Who Should Back Voidsea on Kickstarter
Voidsea on Kickstarter targets three audiences:
Groups Tired of Clunky Naval Combat
Groups burned by clunky naval combat who want tactical ship battles that don't slow the game. The Dual-Theatre System and Naval Perk System fix problems that have plagued nautical D&D since the game's inception.
Fans of Cosmic Horror in D&D
Fans of cosmic horror who want Lovecraftian themes integrated mechanically, not just narratively. The Mutation Mayhem System makes corruption tangible. The kaiju fights create dread through scale and mechanics.
Collectors and Miniature Enthusiasts
Collectors and miniature enthusiasts who value production quality. The sheer volume of physical components—especially the modular Mimic Ship—rivals campaigns from CMON and Steamforged Games.
If your group loves Ghosts of Saltmarsh but wishes it had better combat rules, more horror, and spectacular miniatures, Voidsea on Kickstarter delivers exactly that.

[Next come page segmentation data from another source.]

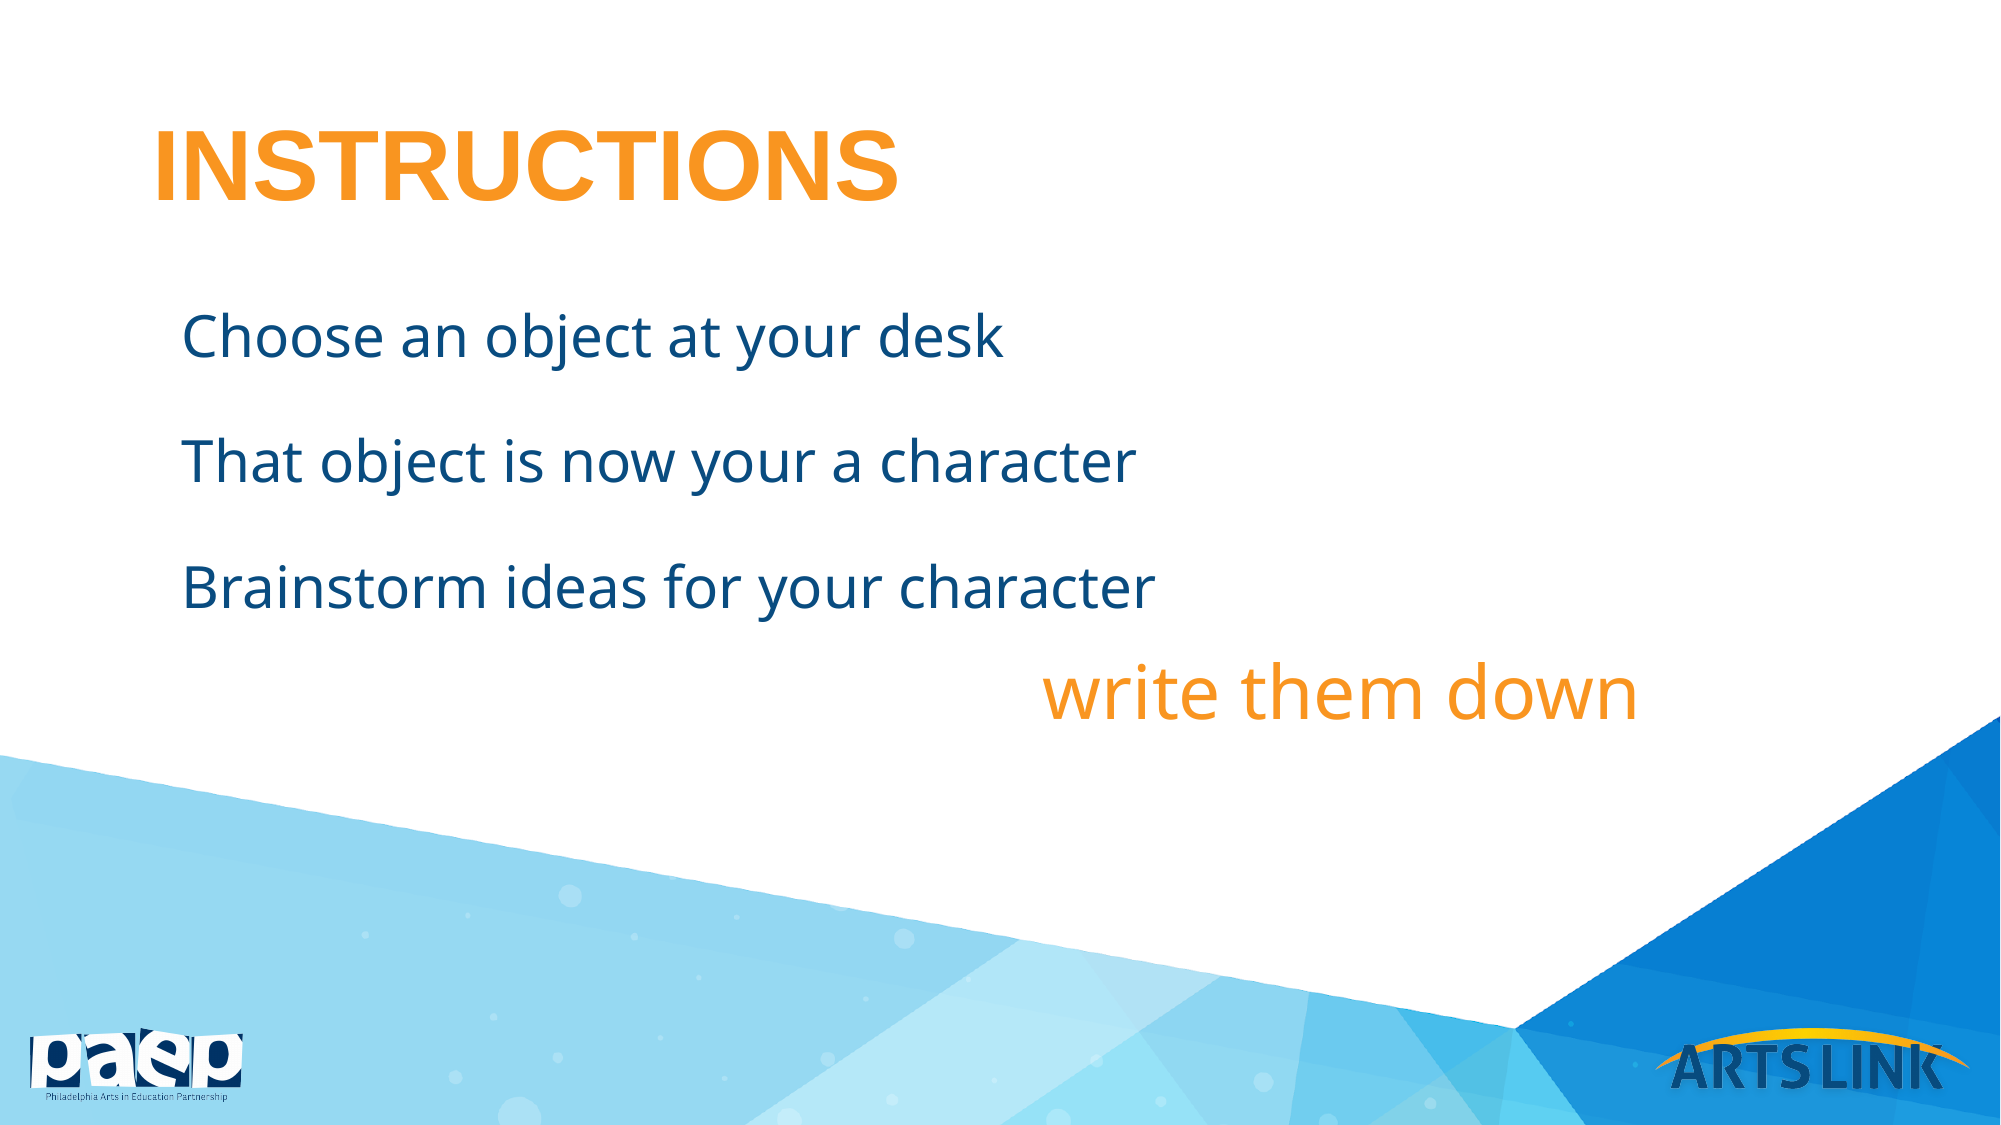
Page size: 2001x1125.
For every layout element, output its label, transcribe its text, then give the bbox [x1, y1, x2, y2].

picture [0, 0, 2001, 1125]
list Choose an object at your desk That object is now your a character Brainstorm ideas for your character [137, 299, 1863, 1014]
text_box write them down [1027, 629, 2000, 750]
title INSTRUCTIONS [137, 59, 1863, 278]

Why You Should Back Voidsea on Kickstarter Now
Campaign Momentum and Stretch Goals
Kickstarter campaigns live or die on momentum. Voidsea on Kickstarter has already demonstrated strong backing, but stretch goals unlock additional content—more subclasses, lineages, adventures, and components. Early backing helps trigger these milestones.
Proven Creators Behind Voidsea on Kickstarter
The campaign represents years of development from proven creators. Loot Tavern earned its reputation through Heliana's Guide to Monster Hunting. Archvillain Games and Titan Forge have delivered dozens of miniature campaigns on time. This isn't a first-time creator asking for trust—it's established studios leveraging their expertise.
Limited-Time Value
Most importantly: tabletop Kickstarters rarely reprint at this scale. Once the campaign ends, getting the All-in tier or Whalerman tier at these prices becomes impossible. Individual items might appear in retail later, but the bundled value disappears.

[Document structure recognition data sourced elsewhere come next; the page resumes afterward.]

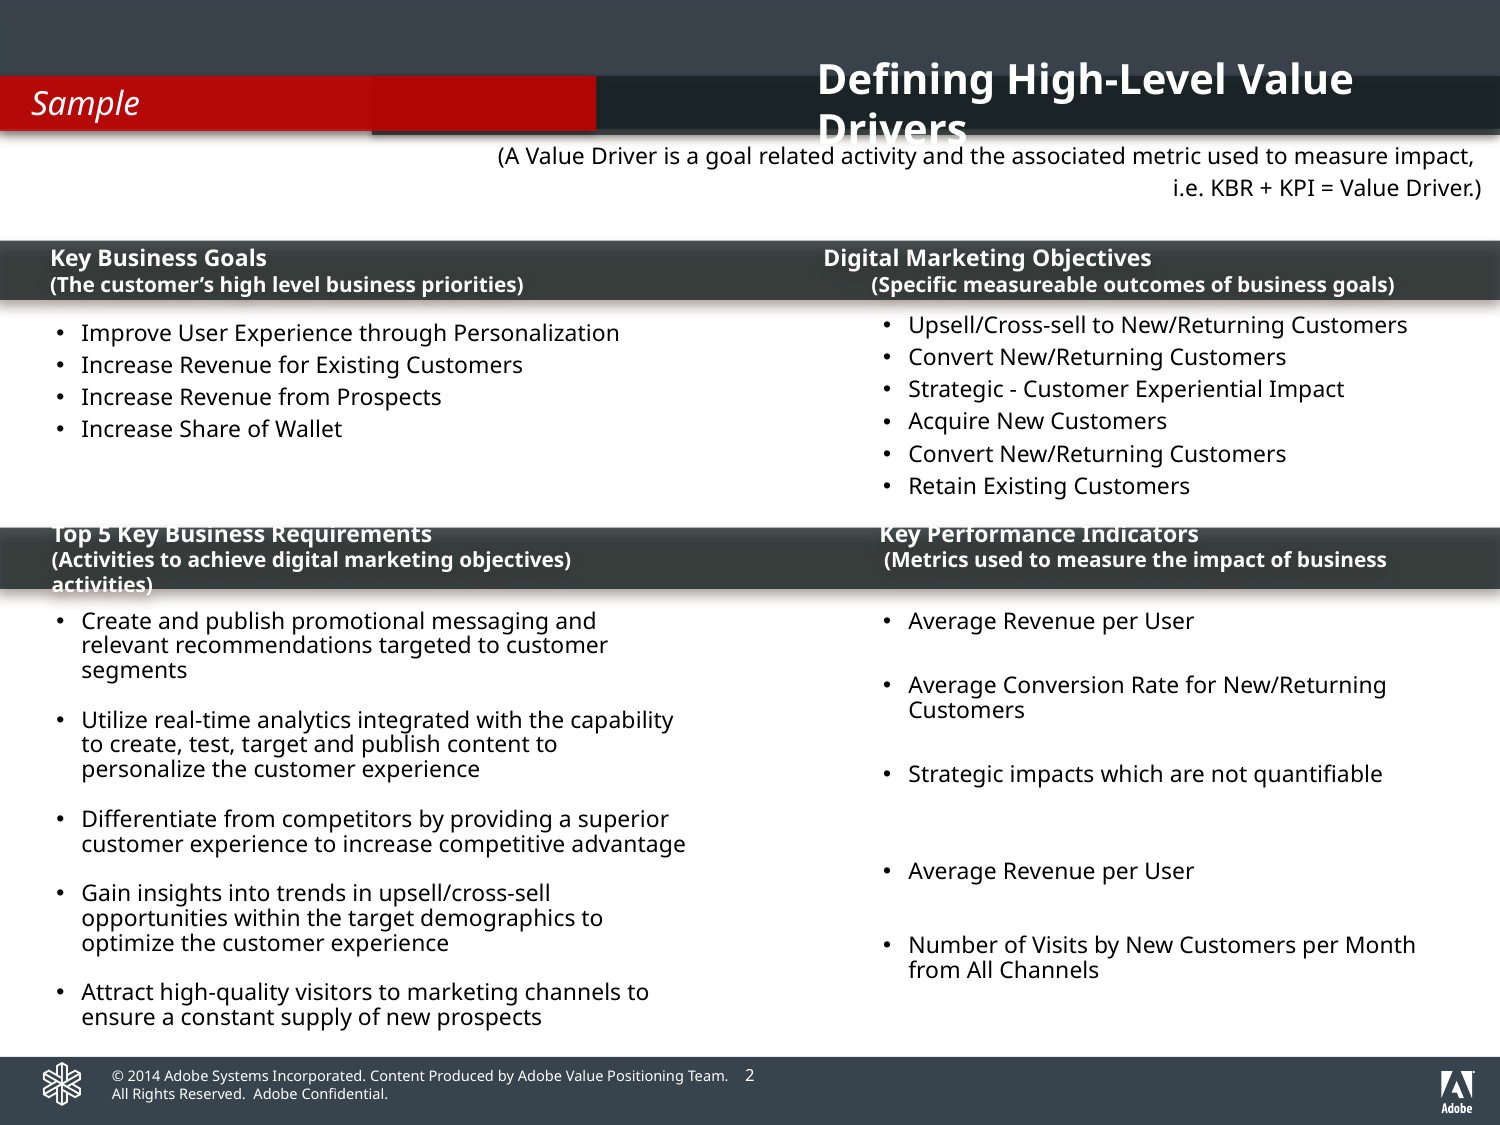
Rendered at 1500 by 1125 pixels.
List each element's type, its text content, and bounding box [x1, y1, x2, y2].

text_box Top 5 Key Business Requirements Key Performance Indicators (Activities to achieve digital marketing objectives) (Metrics used to measure the impact of business activities) [0, 527, 1500, 590]
text_box Defining High-Level Value Drivers [679, 68, 1497, 137]
text_box Create and publish promotional messaging and relevant recommendations targeted to customer segments Utilize real-time analytics integrated with the capability to create, test, target and publish content to personalize the customer experience Differentiate from competitors by providing a superior customer experience to increase competitive advantage Gain insights into trends in upsell/cross-sell opportunities within the target demographics to optimize the customer experience Attract high-quality visitors to marketing channels to ensure a constant supply of new prospects [41, 601, 704, 1038]
text_box [598, 75, 679, 136]
text_box Upsell/Cross-sell to New/Returning Customers Convert New/Returning Customers Strategic - Customer Experiential Impact Acquire New Customers Convert New/Returning Customers Retain Existing Customers [868, 318, 1478, 507]
slide_number 2 [687, 1062, 813, 1091]
picture [32, 1053, 93, 1114]
text_box Improve User Experience through Personalization Increase Revenue for Existing Customers Increase Revenue from Prospects Increase Share of Wallet [41, 314, 750, 451]
text_box Sample [17, 75, 585, 130]
text_box [0, 75, 597, 132]
text_box Key Business Goals Digital Marketing Objectives (The customer’s high level business priorities) (Specific measureable outcomes of business goals) [0, 240, 1500, 301]
text_box [0, 0, 1500, 75]
text_box Average Revenue per User Average Conversion Rate for New/Returning Customers Strategic impacts which are not quantifiable Average Revenue per User Number of Visits by New Customers per Month from All Channels [868, 601, 1438, 991]
text_box (A Value Driver is a goal related activity and the associated metric used to measure impact, i.e. KBR + KPI = Value Driver.) [413, 137, 1497, 210]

Final Verdict on Voidsea on Kickstarter
Voidsea on Kickstarter succeeds because it doesn't just add nautical flavor to D&D—it fundamentally redesigns how ship combat works. The Dual-Theatre System, Naval Perk trees, and modular ship components transform notorious problem areas into campaign highlights.
Add the Lovecraftian horror, kaiju encounters, mutation system, and spectacular production quality, and you have one of 2025's most ambitious tabletop campaigns. For groups wanting naval adventures that actually function at the table, this is the gold standard.
The ocean calls. Your mimic ship awaits. Just remember to keep it fed.